About this exercise: Any image found in the entries is to be skipped; the rest is returned word for word.

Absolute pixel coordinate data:
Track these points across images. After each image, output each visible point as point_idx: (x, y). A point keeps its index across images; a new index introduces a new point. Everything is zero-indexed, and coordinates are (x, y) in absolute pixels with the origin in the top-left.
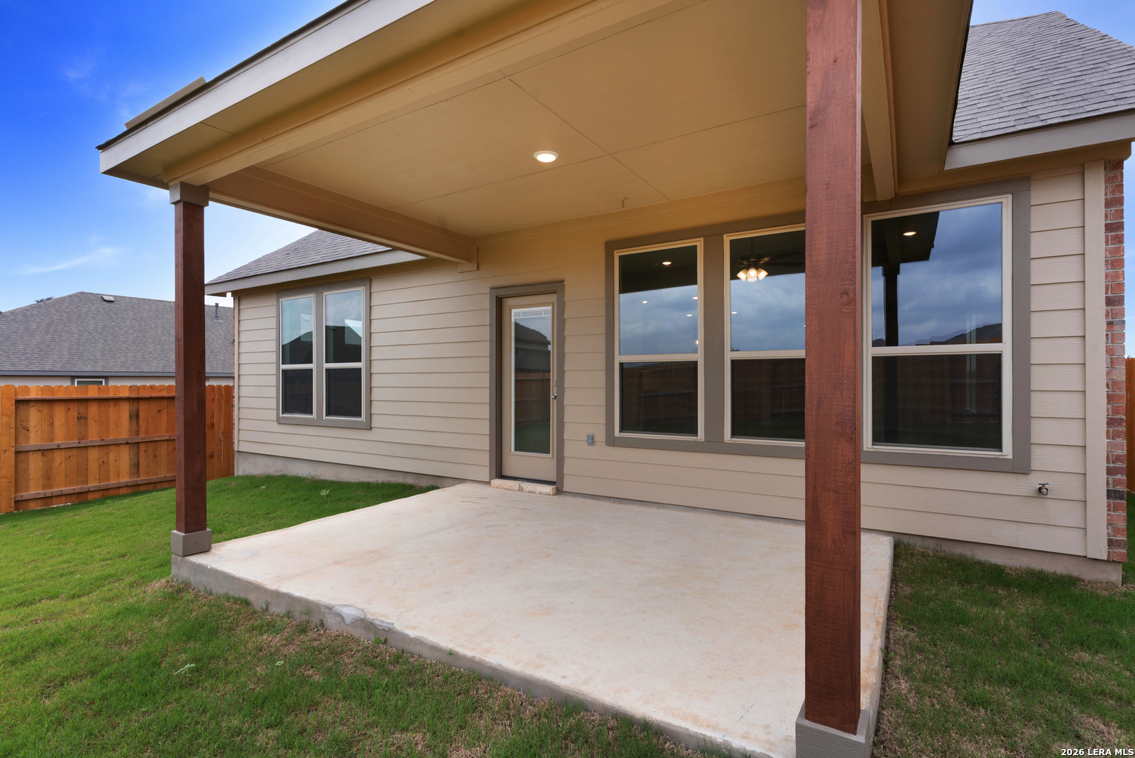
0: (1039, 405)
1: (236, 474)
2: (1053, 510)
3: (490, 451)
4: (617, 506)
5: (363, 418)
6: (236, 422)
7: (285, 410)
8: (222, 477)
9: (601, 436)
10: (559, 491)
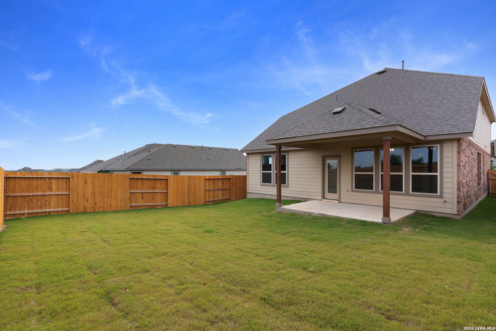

Exercise response:
Track these points across images. After each image, output each visible point as point_idx: (x, y). A point keeps its index across images; a new index introduces a new point. Everything is zero-indexed, and coordinates are (x, y) in absolute pixels with the origin in the top-left.
0: (1039, 405)
1: (236, 474)
2: (1053, 510)
3: (490, 451)
4: (617, 506)
5: (363, 418)
6: (236, 422)
7: (285, 410)
8: (222, 477)
9: (601, 436)
10: (559, 491)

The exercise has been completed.